= Nishkulanand Swami =

Nishkulanand Swami (1766–1848) was a paramhansa and swami of the Swaminarayan Sampradaya.

== Biography ==
Nishkulanand Swami was born on 16 January 1766 to a Suthar family residing in a small village called Shekhpat, near Jamnagar, in present-day Gujarat, India. His parents were Rambhai and Amritbai, and he was named Lalji at birth. He grew up to be an expert at carpentry.

He became a follower of Swaminarayan after the passing of his Guru-preceptor Ramanand Swami.

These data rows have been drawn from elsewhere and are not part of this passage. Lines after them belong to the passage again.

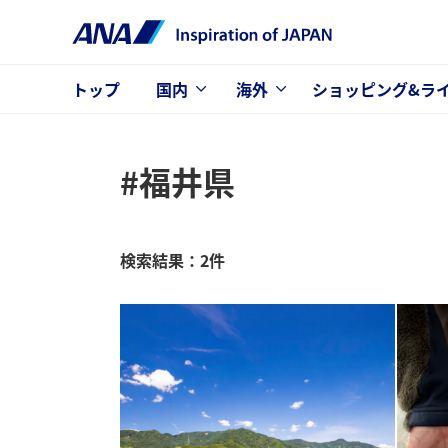
トップ
国内
海外
ショッピング&ラ
#福井県
検索結果：2件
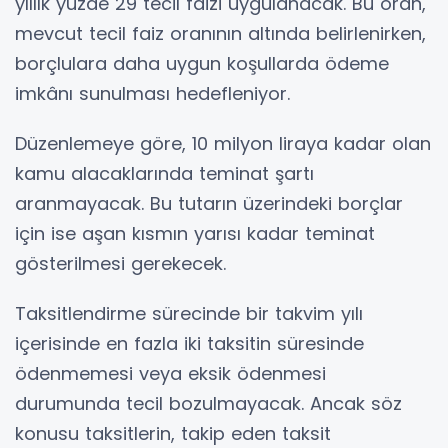
yıllık yüzde 29 tecil faizi uygulanacak. Bu oran,
mevcut tecil faiz oranının altında belirlenirken,
borçlulara daha uygun koşullarda ödeme
imkânı sunulması hedefleniyor.
Düzenlemeye göre, 10 milyon liraya kadar olan
kamu alacaklarında teminat şartı
aranmayacak. Bu tutarın üzerindeki borçlar
için ise aşan kısmın yarısı kadar teminat
gösterilmesi gerekecek.
Taksitlendirme sürecinde bir takvim yılı
içerisinde en fazla iki taksitin süresinde
ödenmemesi veya eksik ödenmesi
durumunda tecil bozulmayacak. Ancak söz
konusu taksitlerin, takip eden taksit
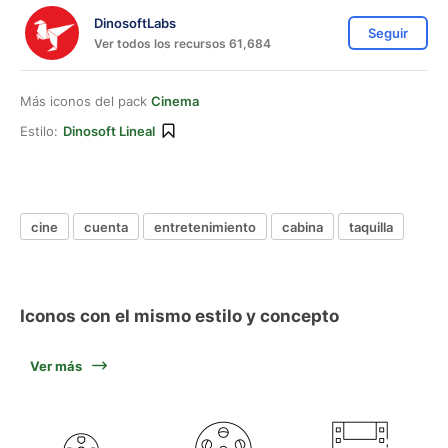
DinosoftLabs
Seguir
Ver todos los recursos 61,684
Más iconos del pack
Cinema
Estilo:
Dinosoft Lineal
cine
cuenta
entretenimiento
cabina
taquilla
Iconos con el mismo estilo y concepto
Ver más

It is said that when Swaminarayan wished to leave this world, he informed Nishkulanand Swami three days in advance and asked to prepare a palanquin for his bier. Nishkulanand Swami prepared it during night only. When he left the human body, all the other saints asked him to prepare a palanquin. He said, "It is ready" and brought it. Everyone asked him, "When he was alive, how did you prepare it?" He replied, "I am a heavy-hearted obedient servant. Any damn or any hard order may be, I must obey it."

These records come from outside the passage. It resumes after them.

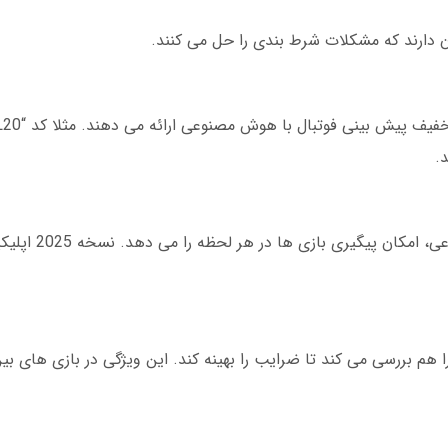
ن دارند که مشکلات شرط بندی را حل می کنند.
دانلود اپلیکیشن پیش بینی فوتبال
م بررسی می کند تا ضرایب را بهینه کند. این ویژگی در بازی های بین 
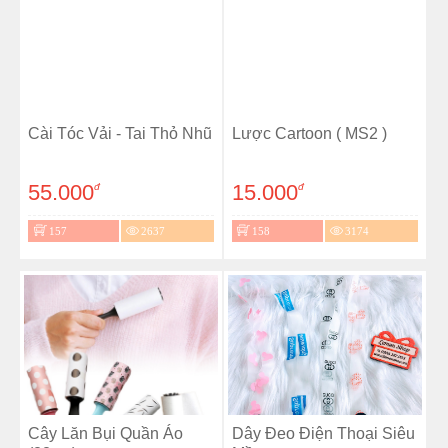
Cài Tóc Vải - Tai Thỏ Nhũ
Lược Cartoon ( MS2 )
55.000
15.000
đ
đ
157
2637
158
3174
Cây Lăn Bụi Quần Áo
Dây Đeo Điện Thoại Siêu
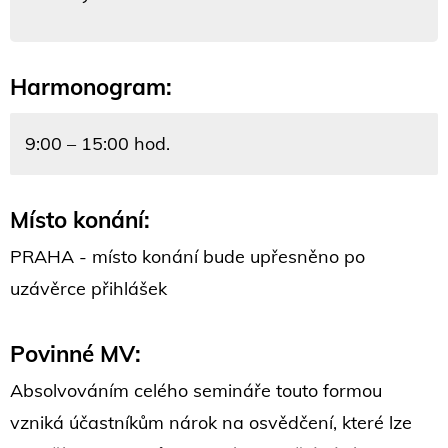
Harmonogram:
9:00 – 15:00 hod.
Místo konání:
PRAHA - místo konání bude upřesněno po
uzávěrce přihlášek
Povinné MV:
Absolvováním celého semináře touto formou
vzniká účastníkům nárok na osvědčení, které lze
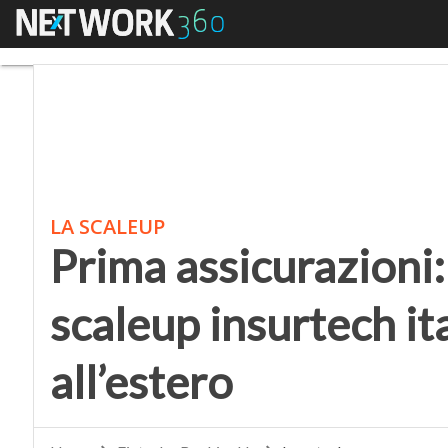
Menu
Prima assicurazioni: c
LA SCALEUP
Prima assicurazioni
scaleup insurtech it
all’estero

He was a strong renunciant. In Swaminarayan Hinduism, Nishkulanand Swami is regarded as an ideal example of vairagya, or non-attachment to worldly objects. His name implies this "Nishkul" meaning one who is devoid of family (maya). His poetic creations displayed this intense sense of detachment. He died in VS 1904 at the age of 82 while residing in Dholera.

== Works ==

Nishkulanand Swami composed a scripture named Bhaktachintamani, which describes the life of Swaminarayan along with his sermons and his activities. He has also composed twenty two other scriptures on various subjects (Purshottam Prakash, Yamdanda, Dhirajakhyan, Chosathpadi, among others) which are compiled as Nishkulanand Kavya. He continued writing scriptures until his death. He was also a poet and composed many kirtans, or devotional songs, and poems.

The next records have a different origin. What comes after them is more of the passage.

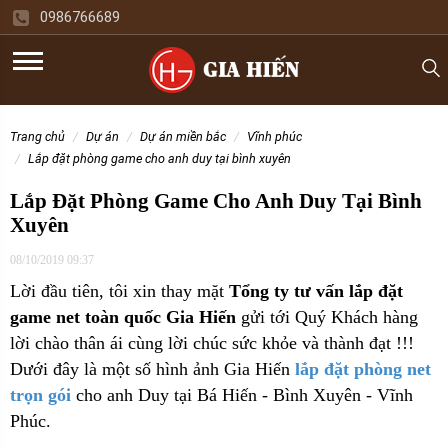
0986766689
trang chủ
dự án
dự án miền bắc
vĩnh phúc
lắp đặt phòng game cho anh duy tại bình xuyên
Lắp Đặt Phòng Game Cho Anh Duy Tại Bình
Xuyên
08/10/2019 09:37
Lời đầu tiên, tôi xin thay mặt
Tổng ty tư vấn lắp đặt
game net toàn quốc Gia Hiến
gửi tới Quý Khách hàng
lời chào thân ái cùng lời chúc sức khỏe và thành đạt !!!
Dưới đây là một số hình ảnh Gia Hiến
lắp đặt phòng net
trọn gói
cho anh Duy tại Bá Hiến - Bình Xuyên - Vĩnh
Phúc.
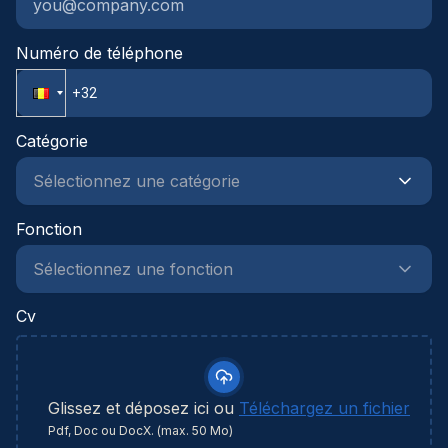
Numéro de téléphone
Catégorie
Fonction
Cv
Glissez et déposez ici ou
Téléchargez un fichier
Pdf, Doc ou DocX. (max. 50 Mo)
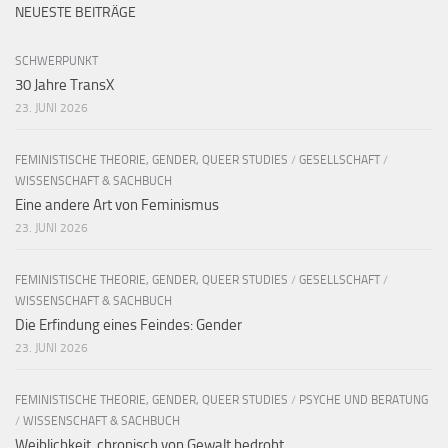
NEUESTE BEITRÄGE
SCHWERPUNKT
30 Jahre TransX
23. JUNI 2026
FEMINISTISCHE THEORIE, GENDER, QUEER STUDIES
/
GESELLSCHAFT
/
WISSENSCHAFT & SACHBUCH
Eine andere Art von Feminismus
23. JUNI 2026
FEMINISTISCHE THEORIE, GENDER, QUEER STUDIES
/
GESELLSCHAFT
/
WISSENSCHAFT & SACHBUCH
Die Erfindung eines Feindes: Gender
23. JUNI 2026
FEMINISTISCHE THEORIE, GENDER, QUEER STUDIES
/
PSYCHE UND BERATUNG
/
WISSENSCHAFT & SACHBUCH
Weiblichkeit, chronisch von Gewalt bedroht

The swing with the twelve doors in the Vadtal Temple and the carved wooden doors in the inner temple of the Dholera Temple are a few of his works of art. In Gadhpur he used to display his artistic skills during Diwali celebrations by presenting decorative plants and trees adorned with kindling lights and lighted canopy to cover the seat of Swaminarayan.